As I stated in my last post–I am working on a change management course for my company, Daxko.  And I huge chunk of my research is from a fab book called, Survival Is Not Enough by Seth Godin.  For those bloggers and HR thought leaders who have been around a while–this may be considered an oldie-but-goodie.  But for those of you new to the scene it is still a stellar read on change, the new speed of business (the new “norm”) and staying agile.  Staying agile means you have to flex, bend, and sway with the constant change.  And to do that you have to let go of failures quickly and move to other things.  You have to let go.

Human beings are not hard-wired this way.  We have evolved to survive, stay comfy, and defend our status quo.

This strategy is not working for Ray, my cat.  And likely it is not working in your business either.

So I am going to start thinking differently.  I’ll keep doing my treatments (I’m not cruel for God’s sake)…and if there is something new (a new medicine or food) I’ll give it a go.  But my different approach will include keeping my cat comfy, hugging him more, letting him sleep on my head if he wants and loving him more than treating him. Who knows what will happen; maybe something I can’t imagine or foresee now.

Think differently in your work worlds. Let go of that project that just isn’t working. Let go of your preconceived notions of your 3 year plan that will likely change after 2 months. Let go of thinking your team will stay in their roles for good.

Try something new and you may be surprised; maybe something you can’t imagine or foresee now will rock your world.

4 thoughts on “Horatio and the Art of Letting Go: The Fail Monster Part II

  1. Oh no.

    I’ll tell you what my amazing vet at Cozy Cat Hospital told me.

    1. Whatever you do, you will feel guilty.
    2. It always feels too soon.
    3. Many owners let things go too long.

    Here’s what we did for Lucy. We knew things were going downhill. We set a date. We made sure that the last [X] amount of days were fabulous. Treats. Kitty massages. Tuna juice. Warm beds. Snuggles. And then we took her to the vet and said goodbye.
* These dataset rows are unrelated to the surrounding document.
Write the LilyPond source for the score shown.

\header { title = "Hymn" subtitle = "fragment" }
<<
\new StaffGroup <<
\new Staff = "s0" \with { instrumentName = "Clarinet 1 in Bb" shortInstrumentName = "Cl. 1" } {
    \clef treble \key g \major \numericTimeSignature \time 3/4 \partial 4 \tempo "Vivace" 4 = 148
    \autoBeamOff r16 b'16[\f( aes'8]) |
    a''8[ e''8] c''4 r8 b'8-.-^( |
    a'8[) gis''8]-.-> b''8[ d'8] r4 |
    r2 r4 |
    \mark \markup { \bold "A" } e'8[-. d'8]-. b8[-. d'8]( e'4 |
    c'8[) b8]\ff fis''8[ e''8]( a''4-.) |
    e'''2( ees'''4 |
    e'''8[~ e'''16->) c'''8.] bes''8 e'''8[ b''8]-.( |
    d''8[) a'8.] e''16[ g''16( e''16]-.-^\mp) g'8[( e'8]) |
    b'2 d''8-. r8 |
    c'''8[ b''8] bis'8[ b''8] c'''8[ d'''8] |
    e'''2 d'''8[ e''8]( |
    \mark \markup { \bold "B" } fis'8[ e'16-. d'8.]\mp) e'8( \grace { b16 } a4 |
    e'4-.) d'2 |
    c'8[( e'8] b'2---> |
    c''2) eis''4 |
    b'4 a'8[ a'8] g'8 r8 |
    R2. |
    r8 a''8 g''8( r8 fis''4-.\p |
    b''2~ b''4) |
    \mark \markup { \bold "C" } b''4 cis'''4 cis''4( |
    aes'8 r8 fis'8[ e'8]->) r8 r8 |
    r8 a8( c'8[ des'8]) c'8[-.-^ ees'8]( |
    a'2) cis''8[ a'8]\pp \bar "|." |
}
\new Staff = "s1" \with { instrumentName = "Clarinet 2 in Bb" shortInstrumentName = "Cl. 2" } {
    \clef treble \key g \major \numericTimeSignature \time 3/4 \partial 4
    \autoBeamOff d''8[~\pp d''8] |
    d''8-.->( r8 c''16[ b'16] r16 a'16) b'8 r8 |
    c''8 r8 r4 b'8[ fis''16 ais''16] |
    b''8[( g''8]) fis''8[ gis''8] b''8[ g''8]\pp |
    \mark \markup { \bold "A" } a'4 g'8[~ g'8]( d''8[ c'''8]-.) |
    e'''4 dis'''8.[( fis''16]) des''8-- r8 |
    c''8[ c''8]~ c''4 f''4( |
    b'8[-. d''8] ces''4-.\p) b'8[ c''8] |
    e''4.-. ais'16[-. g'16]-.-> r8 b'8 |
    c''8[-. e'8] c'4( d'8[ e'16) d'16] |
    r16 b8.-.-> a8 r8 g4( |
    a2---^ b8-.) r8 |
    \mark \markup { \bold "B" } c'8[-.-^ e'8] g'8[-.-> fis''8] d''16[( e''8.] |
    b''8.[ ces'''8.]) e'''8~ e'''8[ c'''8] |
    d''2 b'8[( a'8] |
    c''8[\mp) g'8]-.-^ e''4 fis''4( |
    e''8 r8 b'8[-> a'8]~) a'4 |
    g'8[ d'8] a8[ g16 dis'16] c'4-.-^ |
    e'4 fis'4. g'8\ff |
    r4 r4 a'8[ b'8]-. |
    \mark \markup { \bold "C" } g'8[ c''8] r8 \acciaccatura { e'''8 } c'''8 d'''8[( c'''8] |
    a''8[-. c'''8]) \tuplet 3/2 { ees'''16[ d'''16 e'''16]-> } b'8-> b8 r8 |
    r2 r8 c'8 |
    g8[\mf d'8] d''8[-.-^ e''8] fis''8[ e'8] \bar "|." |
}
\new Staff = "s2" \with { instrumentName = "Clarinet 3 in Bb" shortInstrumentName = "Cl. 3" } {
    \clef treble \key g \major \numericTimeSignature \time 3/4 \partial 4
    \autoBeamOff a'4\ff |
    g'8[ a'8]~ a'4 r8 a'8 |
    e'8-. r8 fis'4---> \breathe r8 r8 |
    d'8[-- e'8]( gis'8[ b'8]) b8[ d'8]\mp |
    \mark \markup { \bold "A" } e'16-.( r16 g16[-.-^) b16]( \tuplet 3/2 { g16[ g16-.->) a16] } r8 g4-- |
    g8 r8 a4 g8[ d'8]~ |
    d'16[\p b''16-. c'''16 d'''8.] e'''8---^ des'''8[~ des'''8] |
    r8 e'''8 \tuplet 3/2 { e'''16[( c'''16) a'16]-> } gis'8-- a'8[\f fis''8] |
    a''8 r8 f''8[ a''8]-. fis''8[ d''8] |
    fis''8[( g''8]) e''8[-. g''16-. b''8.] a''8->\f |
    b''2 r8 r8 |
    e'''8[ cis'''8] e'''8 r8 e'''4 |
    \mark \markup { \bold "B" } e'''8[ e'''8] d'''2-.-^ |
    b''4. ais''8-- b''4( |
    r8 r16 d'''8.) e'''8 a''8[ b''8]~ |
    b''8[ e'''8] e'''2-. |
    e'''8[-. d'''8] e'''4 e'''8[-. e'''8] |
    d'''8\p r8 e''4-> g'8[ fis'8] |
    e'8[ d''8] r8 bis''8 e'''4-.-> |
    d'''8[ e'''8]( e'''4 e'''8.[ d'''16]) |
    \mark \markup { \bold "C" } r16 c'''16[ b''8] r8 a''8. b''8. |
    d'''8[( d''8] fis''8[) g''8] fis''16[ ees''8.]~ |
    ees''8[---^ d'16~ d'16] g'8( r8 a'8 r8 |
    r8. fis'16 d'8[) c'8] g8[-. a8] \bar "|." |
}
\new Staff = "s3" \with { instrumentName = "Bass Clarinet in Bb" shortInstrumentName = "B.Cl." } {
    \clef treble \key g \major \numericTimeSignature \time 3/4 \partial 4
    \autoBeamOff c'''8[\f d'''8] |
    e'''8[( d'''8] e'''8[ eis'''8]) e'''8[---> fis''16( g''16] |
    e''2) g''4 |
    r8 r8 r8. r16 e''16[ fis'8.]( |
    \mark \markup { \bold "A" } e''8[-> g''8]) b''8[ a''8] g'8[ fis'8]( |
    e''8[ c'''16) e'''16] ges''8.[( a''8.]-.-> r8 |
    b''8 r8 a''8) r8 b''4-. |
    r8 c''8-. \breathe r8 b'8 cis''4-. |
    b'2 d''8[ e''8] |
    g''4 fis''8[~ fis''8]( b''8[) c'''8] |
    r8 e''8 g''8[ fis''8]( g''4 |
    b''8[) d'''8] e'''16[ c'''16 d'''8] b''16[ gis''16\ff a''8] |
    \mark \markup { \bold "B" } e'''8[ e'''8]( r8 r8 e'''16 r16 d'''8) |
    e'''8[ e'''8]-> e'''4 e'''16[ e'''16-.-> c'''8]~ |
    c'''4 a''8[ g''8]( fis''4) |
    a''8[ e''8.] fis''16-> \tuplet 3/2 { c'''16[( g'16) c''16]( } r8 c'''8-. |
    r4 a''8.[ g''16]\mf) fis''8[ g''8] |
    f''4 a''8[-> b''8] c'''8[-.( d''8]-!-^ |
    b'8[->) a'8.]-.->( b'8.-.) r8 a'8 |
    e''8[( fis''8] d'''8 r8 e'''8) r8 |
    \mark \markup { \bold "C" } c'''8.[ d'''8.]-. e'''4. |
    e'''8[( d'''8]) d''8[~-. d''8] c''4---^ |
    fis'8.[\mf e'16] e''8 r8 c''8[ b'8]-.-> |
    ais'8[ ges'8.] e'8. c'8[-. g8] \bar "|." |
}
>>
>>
    It wasn’t easy, but it was peaceful. And that last week was pretty special in my mind. And then I cried for about three weeks — but that’s life. Gotta take the grief with the love.

    Thinking of you, sistah.

  2. Dawn, I’m really sorry about Ray. I hope things work out for the best – whatever that entails.

    I have to agree with Laurie – pick a date and then make that last week fabulous. I know many people who have done this with their dogs – spoiled them shamelessly for the last week and let them go. I wish I had done this with my first dog. I let things go far too long, and only had one night with him when the time to put him down was forced on me. Hugs.

  3. I’m looking after a 9 year old cat for a dear friend right now. He needs insulin injections twice a day, and he has cataracts. Quality of life is questionable. It feels like his owner just doesn’t want to go through the pain of letting him go, so is in this delaying pattern… but at some time in the future they are going to have to.

    So I could try and point out some kind of business/HR analogy, but instead I’ll just say: Sorry about Ray, and I’m going to try and peddle Laurie’s advice myself now.

  4. @laurie @joan @mike
    thank you all for the thoughts and advice.

    This is so helpful and appreciated. It is hard for me to “switch my thinking” with Ray. But I am getting better.

    I’m worrying less about what is the perfect thing to do and just letting the little guy do what he wants.

    The advise is so appreciated and helps me keep it all in perspective.